Halfway through the novel, though, the story line picks up again - and this is where Moore Campbell's creativity really shines .
A woman in Keri's support group discovers a daring alternative to the public mental health system. She tells Keri about a secret group of psychologists and psychiatrists who run a facility in a remote area. The group treats mentally ill people who are too sick to accept help. The mentally ill are kidnapped by their relatives and transported from household to household until they reach the facility - a plan modeled on the underground railroad.

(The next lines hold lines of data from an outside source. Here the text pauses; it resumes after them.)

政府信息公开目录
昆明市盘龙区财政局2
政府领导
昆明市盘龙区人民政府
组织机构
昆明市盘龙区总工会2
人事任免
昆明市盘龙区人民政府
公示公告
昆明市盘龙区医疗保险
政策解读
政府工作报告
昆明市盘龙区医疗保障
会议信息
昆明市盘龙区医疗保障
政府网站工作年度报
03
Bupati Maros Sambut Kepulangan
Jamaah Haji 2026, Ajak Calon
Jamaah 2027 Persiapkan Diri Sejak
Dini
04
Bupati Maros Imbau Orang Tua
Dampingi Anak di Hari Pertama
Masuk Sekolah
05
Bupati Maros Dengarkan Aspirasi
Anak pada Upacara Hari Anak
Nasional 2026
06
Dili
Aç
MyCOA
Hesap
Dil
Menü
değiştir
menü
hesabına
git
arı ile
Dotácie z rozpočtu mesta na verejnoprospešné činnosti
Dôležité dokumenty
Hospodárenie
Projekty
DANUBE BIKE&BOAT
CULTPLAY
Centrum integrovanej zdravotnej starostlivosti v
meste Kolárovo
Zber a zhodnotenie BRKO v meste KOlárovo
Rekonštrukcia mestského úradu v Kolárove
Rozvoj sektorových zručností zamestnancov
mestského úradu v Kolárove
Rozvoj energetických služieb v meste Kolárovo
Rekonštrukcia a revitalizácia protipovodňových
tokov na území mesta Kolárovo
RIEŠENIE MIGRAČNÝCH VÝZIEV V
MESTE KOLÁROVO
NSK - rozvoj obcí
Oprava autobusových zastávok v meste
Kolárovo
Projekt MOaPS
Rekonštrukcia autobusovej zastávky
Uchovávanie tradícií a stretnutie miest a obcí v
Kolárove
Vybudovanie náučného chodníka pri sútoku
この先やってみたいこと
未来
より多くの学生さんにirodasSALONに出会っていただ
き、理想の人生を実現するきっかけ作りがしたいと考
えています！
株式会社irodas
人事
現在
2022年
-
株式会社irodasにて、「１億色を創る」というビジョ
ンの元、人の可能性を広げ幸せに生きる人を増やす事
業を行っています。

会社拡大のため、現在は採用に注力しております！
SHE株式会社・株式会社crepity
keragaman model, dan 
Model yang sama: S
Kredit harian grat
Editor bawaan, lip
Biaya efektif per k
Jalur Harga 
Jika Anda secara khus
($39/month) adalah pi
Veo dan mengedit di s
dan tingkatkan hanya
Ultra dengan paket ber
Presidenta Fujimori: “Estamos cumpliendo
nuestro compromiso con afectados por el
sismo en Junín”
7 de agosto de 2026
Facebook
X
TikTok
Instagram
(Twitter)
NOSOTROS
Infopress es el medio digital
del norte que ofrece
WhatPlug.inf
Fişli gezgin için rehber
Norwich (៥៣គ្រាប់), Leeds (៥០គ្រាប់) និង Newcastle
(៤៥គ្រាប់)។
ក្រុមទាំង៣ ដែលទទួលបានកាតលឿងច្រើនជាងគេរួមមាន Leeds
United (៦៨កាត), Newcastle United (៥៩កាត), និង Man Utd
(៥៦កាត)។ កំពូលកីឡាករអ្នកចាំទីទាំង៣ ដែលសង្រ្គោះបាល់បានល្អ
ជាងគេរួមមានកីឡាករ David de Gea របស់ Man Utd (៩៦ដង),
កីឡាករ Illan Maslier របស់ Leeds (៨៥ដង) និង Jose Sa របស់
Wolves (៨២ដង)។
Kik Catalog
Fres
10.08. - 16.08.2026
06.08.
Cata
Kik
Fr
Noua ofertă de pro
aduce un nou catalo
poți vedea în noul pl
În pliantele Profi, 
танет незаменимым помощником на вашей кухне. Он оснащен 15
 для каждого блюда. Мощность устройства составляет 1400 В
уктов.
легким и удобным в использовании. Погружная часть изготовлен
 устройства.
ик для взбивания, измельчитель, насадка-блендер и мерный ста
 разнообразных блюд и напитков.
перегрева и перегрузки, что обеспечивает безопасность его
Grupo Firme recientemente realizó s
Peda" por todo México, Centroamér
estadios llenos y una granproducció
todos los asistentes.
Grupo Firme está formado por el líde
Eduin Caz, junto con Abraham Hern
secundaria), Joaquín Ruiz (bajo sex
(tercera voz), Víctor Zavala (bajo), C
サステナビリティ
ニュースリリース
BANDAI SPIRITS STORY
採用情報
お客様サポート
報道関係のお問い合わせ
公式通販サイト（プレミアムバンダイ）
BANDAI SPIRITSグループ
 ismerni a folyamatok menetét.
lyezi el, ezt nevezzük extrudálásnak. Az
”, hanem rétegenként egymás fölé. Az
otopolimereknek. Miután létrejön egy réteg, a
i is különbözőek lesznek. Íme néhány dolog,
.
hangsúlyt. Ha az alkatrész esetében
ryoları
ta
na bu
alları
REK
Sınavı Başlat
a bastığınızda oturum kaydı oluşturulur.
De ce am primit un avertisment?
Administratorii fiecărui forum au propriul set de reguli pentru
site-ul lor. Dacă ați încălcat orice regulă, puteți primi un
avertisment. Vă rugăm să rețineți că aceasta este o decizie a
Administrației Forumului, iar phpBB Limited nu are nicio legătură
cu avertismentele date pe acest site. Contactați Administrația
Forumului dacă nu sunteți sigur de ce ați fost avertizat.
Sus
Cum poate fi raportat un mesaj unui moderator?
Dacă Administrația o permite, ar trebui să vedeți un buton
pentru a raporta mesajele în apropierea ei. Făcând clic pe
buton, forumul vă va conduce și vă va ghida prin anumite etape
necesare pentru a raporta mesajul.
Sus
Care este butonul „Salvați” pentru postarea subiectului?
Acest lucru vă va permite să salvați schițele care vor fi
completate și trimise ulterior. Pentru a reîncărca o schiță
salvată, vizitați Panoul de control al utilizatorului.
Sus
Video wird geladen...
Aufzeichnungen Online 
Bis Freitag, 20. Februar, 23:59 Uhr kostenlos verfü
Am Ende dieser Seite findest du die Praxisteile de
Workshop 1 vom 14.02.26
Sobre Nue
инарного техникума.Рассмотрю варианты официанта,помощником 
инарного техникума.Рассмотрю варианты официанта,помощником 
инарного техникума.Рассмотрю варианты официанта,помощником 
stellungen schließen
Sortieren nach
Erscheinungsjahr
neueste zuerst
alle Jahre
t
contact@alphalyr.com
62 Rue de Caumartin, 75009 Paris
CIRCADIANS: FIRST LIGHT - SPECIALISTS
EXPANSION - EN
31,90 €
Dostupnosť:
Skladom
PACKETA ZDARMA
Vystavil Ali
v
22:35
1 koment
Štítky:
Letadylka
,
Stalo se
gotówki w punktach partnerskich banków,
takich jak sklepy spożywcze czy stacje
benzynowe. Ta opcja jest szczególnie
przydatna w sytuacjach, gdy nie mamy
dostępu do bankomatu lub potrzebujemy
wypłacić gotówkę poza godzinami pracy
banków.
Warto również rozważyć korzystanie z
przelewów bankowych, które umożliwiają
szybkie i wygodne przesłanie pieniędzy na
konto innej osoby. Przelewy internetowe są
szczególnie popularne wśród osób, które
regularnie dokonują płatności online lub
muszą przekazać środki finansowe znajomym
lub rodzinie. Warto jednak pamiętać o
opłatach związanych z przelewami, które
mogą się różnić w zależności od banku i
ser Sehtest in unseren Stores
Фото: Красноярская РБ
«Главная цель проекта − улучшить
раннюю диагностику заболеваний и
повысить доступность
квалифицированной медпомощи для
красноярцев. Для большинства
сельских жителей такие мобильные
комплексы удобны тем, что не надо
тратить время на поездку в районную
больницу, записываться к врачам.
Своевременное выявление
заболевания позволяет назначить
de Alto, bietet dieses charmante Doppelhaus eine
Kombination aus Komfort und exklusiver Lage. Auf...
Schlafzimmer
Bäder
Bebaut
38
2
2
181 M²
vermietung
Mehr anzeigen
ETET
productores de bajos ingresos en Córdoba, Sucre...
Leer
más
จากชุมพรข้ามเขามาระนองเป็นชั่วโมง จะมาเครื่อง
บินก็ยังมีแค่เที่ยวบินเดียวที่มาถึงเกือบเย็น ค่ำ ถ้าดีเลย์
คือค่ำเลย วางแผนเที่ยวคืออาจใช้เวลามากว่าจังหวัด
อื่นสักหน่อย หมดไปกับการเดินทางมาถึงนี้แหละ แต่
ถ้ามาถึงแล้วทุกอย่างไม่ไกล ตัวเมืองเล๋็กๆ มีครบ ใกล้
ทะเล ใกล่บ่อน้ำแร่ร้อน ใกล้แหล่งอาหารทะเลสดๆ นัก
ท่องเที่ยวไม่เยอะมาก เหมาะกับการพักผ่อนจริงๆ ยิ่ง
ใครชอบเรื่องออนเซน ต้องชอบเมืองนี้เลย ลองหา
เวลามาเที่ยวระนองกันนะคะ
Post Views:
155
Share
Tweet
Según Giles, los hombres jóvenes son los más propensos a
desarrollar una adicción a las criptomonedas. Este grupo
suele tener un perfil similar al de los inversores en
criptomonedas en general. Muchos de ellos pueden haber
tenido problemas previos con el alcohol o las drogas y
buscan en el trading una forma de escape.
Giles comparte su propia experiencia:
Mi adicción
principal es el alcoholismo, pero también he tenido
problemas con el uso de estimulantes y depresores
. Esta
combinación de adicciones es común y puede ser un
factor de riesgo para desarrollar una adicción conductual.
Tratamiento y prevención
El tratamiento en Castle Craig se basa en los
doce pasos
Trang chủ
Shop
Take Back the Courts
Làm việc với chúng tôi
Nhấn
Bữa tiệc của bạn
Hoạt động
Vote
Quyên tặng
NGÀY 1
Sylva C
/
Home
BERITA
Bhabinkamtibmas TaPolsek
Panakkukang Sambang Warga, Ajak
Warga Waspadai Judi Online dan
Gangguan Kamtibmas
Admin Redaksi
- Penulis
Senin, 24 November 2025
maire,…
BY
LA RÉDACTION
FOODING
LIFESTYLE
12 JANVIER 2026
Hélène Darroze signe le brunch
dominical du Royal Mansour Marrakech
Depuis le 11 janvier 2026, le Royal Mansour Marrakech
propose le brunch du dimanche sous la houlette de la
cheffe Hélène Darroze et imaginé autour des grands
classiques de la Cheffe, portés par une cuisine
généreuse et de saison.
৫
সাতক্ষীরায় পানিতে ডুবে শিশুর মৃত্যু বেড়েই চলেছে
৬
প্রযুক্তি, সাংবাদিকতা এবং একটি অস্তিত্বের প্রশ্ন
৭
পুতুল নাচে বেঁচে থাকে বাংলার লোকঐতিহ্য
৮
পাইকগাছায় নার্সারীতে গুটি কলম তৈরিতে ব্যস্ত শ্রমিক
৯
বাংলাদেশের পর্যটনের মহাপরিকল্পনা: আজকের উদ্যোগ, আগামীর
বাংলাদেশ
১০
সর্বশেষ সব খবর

Slavery and the underground railroad are running themes throughout the novel, and they work well in the context of mental illness.
A spokesperson for the secret group tells Keri, "Mental illness is a kind of slavery. Our movement is about freeing people too. We won't always have to hide and run and do our work in the dark. The day is coming when people with brain diseases won't be written off or warehoused, when everyone will know that recovery is possible."
The spokesperson is optimistic, and Keri is at her wit's end, desperate enough to kidnap her daughter and embark on the journey.
The journey is rigorous - mentally and physically. And as anyone could have guessed, it is Keri who changes the most - not her daughter.
She struggles to find acceptance of her daughter's illness and to let go of the dreams she had for her. In her own way, she comes to terms with the way things have become. In the process, she comes to terms with her own mother and her own identity.
Though it's sometimes a repetitive tale, 72 Hour Hold is colorfully punctuated with Moore Campbell's unique insight and creative bursts. Her take on the issues of race and mental illness are intriguing, ultimately trumping the book's flaws and proving it a worthy read.
Ashley Simpson Shires is a freelance writer living in Boulder.